June 22nd, 2011
12:28 PM ET
By Richard Allen Greene, CNN
(CNN) - Half the world's evangelical Protestant leaders are optimistic about the future, confident that evangelical Christians have an increasing influence in their countries and that things will be better for them in five years.
The other half are pessimists, convinced they're losing influence on the life of their countries and mostly not persuaded that things will be better for Christianity where they live in the future.
Those are among the findings of a groundbreaking survey of more than 2,000 evangelical leaders from around the world, which the Pew Forum on Religion & Public Life released Wednesday
The split on optimism is between north and south, and the way it breaks down might surprise you.
It's evangelicals in the comparatively poor south who see a bright future ahead - Africans, Latin Americans and Middle Easterners.
Those from the developed world, where evangelical Christianity was born, are the pessimists. And Americans are among the most glum of all, with more than eight out of 10 evangelical Christian leaders there saying that the movement is losing influence in the United States today.
Among other results from the survey:
- Only 3% of evangelical Christian leaders believe in evolution as defined by scientists. About half believe God created the planet and life on it as it is now, while four out of 10 say there has been evolution, but it was guided by God.
- Nearly all believe abortion is usually or always morally wrong. A similar number say the same thing about homosexuality.
- They feel generally positive about Catholics, Orthodox Christians and Jews but have a low opinion of Buddhists, Hindus, Muslims and atheists, with atheists rating the lowest of all. (Evangelicals from Muslim-majority countries tend to have higher opinions of Muslims than those who live elsewhere, the Pew Forum found.)
- Half say the Bible should be read literally. Half say not everything in it should be taken literally.
- Half say it is necessary to believe in God to be a moral person. Half say it isn't.
Pew Forum Director Luis Lugo said the "optimism gap" between north and south struck him the most about the survey.
"There are huge differences between the global south, who see things getting better, compared to the global north, and particularly the U.S., where we get down to 31% who see things being better five years from now," he said.
But the respondents' perceptions may not reflect reality, said Michael Cromartie, an expert on evangelical Christians and a senior adviser to the Pew Forum not involved in the survey.
"In the United States, evangelicals feels like they're losing influence because the elite culture isn't sympathetic or sees them as intolerant - which I don't think it is the case, but it's how they're perceived," said Cromartie, who directs the Evangelicals in Civic Life program at the Ethics and Public Policy Center in Washington.
In the global south, on the other hand, "You could see yourself having influence because the numbers (of evangelical Christians) are growing so fast," he said.

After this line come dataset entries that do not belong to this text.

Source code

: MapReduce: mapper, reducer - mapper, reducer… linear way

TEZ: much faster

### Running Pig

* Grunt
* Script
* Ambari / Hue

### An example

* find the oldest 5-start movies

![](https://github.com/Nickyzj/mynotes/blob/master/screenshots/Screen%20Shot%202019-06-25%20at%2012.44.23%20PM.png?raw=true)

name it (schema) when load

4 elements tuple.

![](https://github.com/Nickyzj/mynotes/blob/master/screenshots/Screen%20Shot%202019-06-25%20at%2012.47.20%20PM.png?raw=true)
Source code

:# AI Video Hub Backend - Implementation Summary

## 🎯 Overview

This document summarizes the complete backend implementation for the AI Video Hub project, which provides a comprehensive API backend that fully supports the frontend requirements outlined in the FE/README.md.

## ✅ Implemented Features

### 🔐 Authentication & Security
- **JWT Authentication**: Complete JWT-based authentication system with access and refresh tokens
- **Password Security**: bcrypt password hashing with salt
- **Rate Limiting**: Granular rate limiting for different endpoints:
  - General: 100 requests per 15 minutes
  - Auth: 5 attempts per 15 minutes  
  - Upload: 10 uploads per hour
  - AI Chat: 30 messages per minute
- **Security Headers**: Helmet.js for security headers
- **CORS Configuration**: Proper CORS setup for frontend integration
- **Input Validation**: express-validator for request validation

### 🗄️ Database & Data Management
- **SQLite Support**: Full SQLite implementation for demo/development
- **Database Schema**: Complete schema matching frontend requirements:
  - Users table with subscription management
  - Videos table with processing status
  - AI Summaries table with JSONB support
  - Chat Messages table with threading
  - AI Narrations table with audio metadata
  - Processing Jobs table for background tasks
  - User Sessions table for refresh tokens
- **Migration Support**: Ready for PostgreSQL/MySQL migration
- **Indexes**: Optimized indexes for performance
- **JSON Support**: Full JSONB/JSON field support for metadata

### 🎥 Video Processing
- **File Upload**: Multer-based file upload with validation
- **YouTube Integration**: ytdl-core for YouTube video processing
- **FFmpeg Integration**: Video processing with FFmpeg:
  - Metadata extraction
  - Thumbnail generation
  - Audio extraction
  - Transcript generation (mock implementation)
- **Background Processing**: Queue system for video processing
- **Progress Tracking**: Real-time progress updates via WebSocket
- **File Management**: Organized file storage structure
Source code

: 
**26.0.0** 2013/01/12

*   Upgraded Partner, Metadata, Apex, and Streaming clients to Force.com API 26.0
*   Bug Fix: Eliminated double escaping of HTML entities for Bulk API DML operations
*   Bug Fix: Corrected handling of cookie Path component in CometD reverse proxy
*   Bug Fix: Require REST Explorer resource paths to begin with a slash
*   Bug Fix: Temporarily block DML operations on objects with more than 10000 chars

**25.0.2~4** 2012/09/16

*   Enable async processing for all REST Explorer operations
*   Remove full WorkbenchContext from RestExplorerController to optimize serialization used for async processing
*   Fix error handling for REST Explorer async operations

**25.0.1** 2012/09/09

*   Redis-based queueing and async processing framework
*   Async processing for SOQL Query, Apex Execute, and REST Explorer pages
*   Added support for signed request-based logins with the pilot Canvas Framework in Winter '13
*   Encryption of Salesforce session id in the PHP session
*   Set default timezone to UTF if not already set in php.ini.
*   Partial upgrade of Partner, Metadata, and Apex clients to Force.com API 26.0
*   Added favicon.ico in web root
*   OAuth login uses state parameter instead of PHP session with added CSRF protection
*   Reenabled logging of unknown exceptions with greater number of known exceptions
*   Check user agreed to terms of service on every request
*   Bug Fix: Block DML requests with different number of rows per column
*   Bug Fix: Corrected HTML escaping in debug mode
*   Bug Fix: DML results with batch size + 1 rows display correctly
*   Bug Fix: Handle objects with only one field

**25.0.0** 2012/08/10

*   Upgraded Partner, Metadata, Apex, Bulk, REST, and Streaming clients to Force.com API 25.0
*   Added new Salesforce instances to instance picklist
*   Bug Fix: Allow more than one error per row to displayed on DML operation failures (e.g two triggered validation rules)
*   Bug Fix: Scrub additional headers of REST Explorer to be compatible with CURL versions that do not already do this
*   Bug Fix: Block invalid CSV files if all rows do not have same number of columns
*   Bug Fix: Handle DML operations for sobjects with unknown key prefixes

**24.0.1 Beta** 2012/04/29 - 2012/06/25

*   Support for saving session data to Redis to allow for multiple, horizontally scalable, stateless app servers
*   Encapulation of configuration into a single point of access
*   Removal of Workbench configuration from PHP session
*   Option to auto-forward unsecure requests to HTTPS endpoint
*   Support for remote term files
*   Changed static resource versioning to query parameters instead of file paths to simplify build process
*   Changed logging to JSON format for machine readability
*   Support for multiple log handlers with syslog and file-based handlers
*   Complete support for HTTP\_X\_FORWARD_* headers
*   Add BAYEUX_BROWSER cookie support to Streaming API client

"The numbers are exploding. That doesn't necessarily mean you have influence, but you feel like you have influence."
Both sides think the south - where a majority of evangelicals now live - should have more influence on the movement as a whole, the survey found.

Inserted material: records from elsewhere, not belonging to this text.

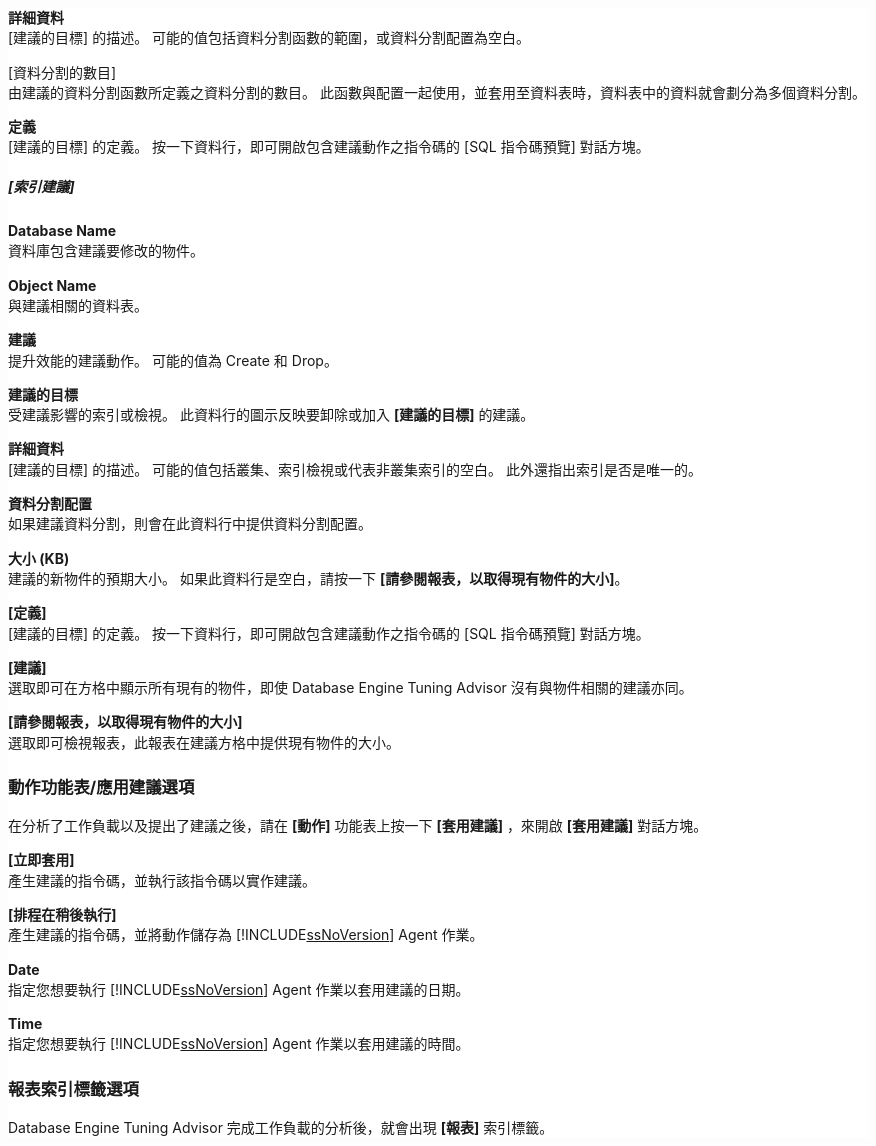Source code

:  **詳細資料**  
 [建議的目標] 的描述。 可能的值包括資料分割函數的範圍，或資料分割配置為空白。  
  
 [資料分割的數目]  
 由建議的資料分割函數所定義之資料分割的數目。 此函數與配置一起使用，並套用至資料表時，資料表中的資料就會劃分為多個資料分割。  
  
 **定義**  
 [建議的目標] 的定義。 按一下資料行，即可開啟包含建議動作之指令碼的 [SQL 指令碼預覽] 對話方塊。  
  
##### <a name="index-recommendations"></a>[索引建議]  
 **Database Name**  
 資料庫包含建議要修改的物件。  
  
 **Object Name**  
 與建議相關的資料表。  
  
 **建議**  
 提升效能的建議動作。 可能的值為 Create 和 Drop。  
  
 **建議的目標**  
 受建議影響的索引或檢視。 此資料行的圖示反映要卸除或加入 **[建議的目標]** 的建議。  
  
 **詳細資料**  
 [建議的目標] 的描述。 可能的值包括叢集、索引檢視或代表非叢集索引的空白。 此外還指出索引是否是唯一的。  
  
 **資料分割配置**  
 如果建議資料分割，則會在此資料行中提供資料分割配置。  
  
 **大小 (KB)**  
 建議的新物件的預期大小。 如果此資料行是空白，請按一下 **[請參閱報表，以取得現有物件的大小]**。  
  
 **[定義]**  
 [建議的目標] 的定義。 按一下資料行，即可開啟包含建議動作之指令碼的 [SQL 指令碼預覽] 對話方塊。  
  
 **[建議]**  
 選取即可在方格中顯示所有現有的物件，即使 Database Engine Tuning Advisor 沒有與物件相關的建議亦同。  
  
 **[請參閱報表，以取得現有物件的大小]**  
 選取即可檢視報表，此報表在建議方格中提供現有物件的大小。  
  
### <a name="actions-menuapply-recommendations-options"></a>動作功能表/應用建議選項  
 在分析了工作負載以及提出了建議之後，請在 **[動作]** 功能表上按一下 **[套用建議]** ，來開啟 **[套用建議]** 對話方塊。  
  
 **[立即套用]**  
 產生建議的指令碼，並執行該指令碼以實作建議。  
  
 **[排程在稍後執行]**  
 產生建議的指令碼，並將動作儲存為 [!INCLUDE[ssNoVersion](../../includes/ssnoversion-md.md)] Agent 作業。  
  
 **Date**  
 指定您想要執行 [!INCLUDE[ssNoVersion](../../includes/ssnoversion-md.md)] Agent 作業以套用建議的日期。  
  
 **Time**  
 指定您想要執行 [!INCLUDE[ssNoVersion](../../includes/ssnoversion-md.md)] Agent 作業以套用建議的時間。  
  
### <a name="reports-tab-options"></a>報表索引標籤選項  
 Database Engine Tuning Advisor 完成工作負載的分析後，就會出現 **[報表]** 索引標籤。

"We were surprised to see a majority thought that the global south should be contributing more - and leaders from the global south were even more self-critical," Lugo said.
Leaders from the south tend to be more conservative than those from the north, a pattern that mimics that in the global Anglican Communion, for example. If the south gains influence over time, it could push the movement as a whole in an even more conservative direction.

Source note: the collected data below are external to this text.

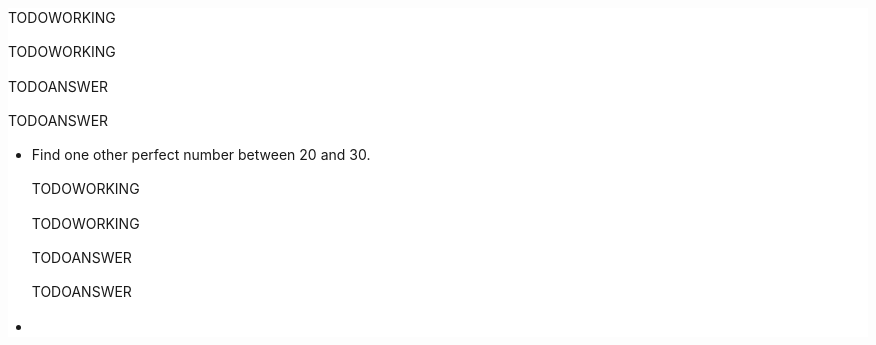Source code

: TODOWORKING

</div>
<div class='working'>

TODOWORKING

</div>
</div>
<div class='answers'>
<div class='answer'>

TODOANSWER

</div>
<div class='answer'>

TODOANSWER

</div>
</div>
<ul class='subquestion TODO'>
<li>
<div class='question_envelope rag_red subquestion'>
<div class='topics'>
<ul>
</ul>
</div>
<div class='question subquestion'>

Find one other perfect number between $20$ and $30$.

</div>
<div class='workings'>
<div class='working'>

TODOWORKING

</div>
<div class='working'>

TODOWORKING

</div>
</div>
<div class='answers'>
<div class='answer'>

TODOANSWER

</div>
<div class='answer'>

TODOANSWER

</div>
</div>

</div>
</li>
<li>
<div class='question_envelope rag_red subquestion'>
<div class='topics'>
<ul>
</ul>
</div>
<div class='question subquestion'>
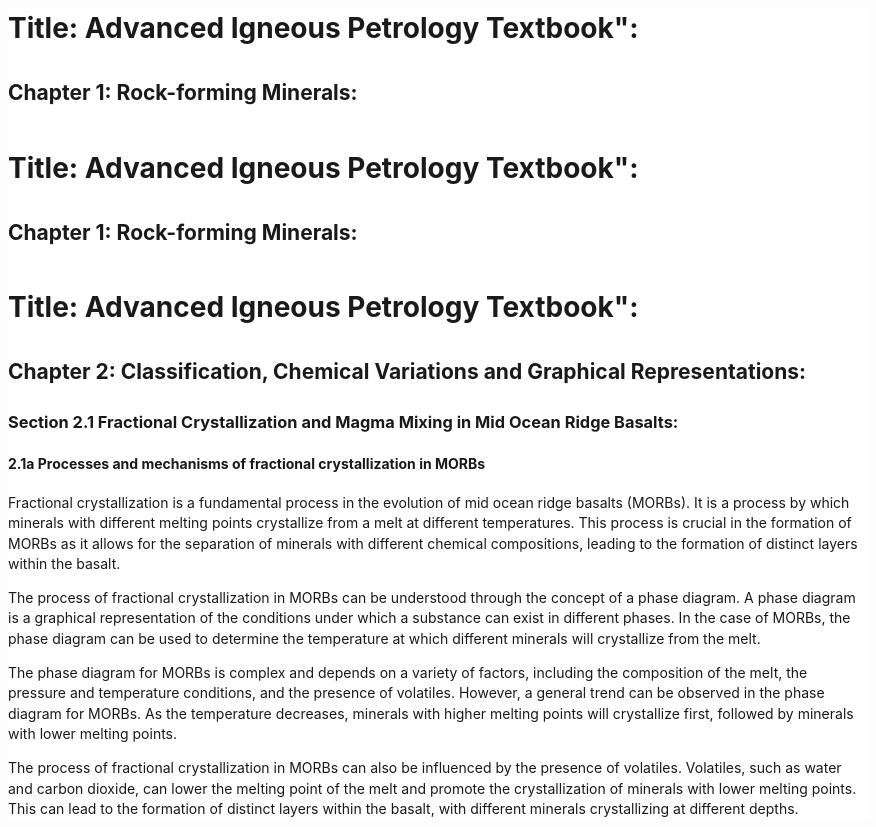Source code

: 



# Title: Advanced Igneous Petrology Textbook":

## Chapter 1: Rock-forming Minerals:




# Title: Advanced Igneous Petrology Textbook":

## Chapter 1: Rock-forming Minerals:




# Title: Advanced Igneous Petrology Textbook":

## Chapter 2: Classification, Chemical Variations and Graphical Representations:




### Section 2.1 Fractional Crystallization and Magma Mixing in Mid Ocean Ridge Basalts:

#### 2.1a Processes and mechanisms of fractional crystallization in MORBs

Fractional crystallization is a fundamental process in the evolution of mid ocean ridge basalts (MORBs). It is a process by which minerals with different melting points crystallize from a melt at different temperatures. This process is crucial in the formation of MORBs as it allows for the separation of minerals with different chemical compositions, leading to the formation of distinct layers within the basalt.

The process of fractional crystallization in MORBs can be understood through the concept of a phase diagram. A phase diagram is a graphical representation of the conditions under which a substance can exist in different phases. In the case of MORBs, the phase diagram can be used to determine the temperature at which different minerals will crystallize from the melt.

The phase diagram for MORBs is complex and depends on a variety of factors, including the composition of the melt, the pressure and temperature conditions, and the presence of volatiles. However, a general trend can be observed in the phase diagram for MORBs. As the temperature decreases, minerals with higher melting points will crystallize first, followed by minerals with lower melting points.

The process of fractional crystallization in MORBs can also be influenced by the presence of volatiles. Volatiles, such as water and carbon dioxide, can lower the melting point of the melt and promote the crystallization of minerals with lower melting points. This can lead to the formation of distinct layers within the basalt, with different minerals crystallizing at different depths.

But Lugo points out that the south is not a monolith.
"Latin America is much closer to North America and Europe than to the rest of the global south" in its attitudes, he said. "They tend to be less conservative on homosexuality even than European leaders, and less conservative on tithing and biblical literalism than the rest of the global south."
The Pew Forum surveyed 2,196 participants in the Third Lausanne Congress on World Evangelization held in Cape Town, South Africa, in October. The respondents were leaders sent by their home churches and mirror the geographical map of evangelical Christians around the globe, the Pew Forum said.
There are at least 260 million followers of the movement worldwide, the Pew Forum said.
The conference where it conducted the survey is a follow-up to one Billy Graham convened in 1974 in Switzerland.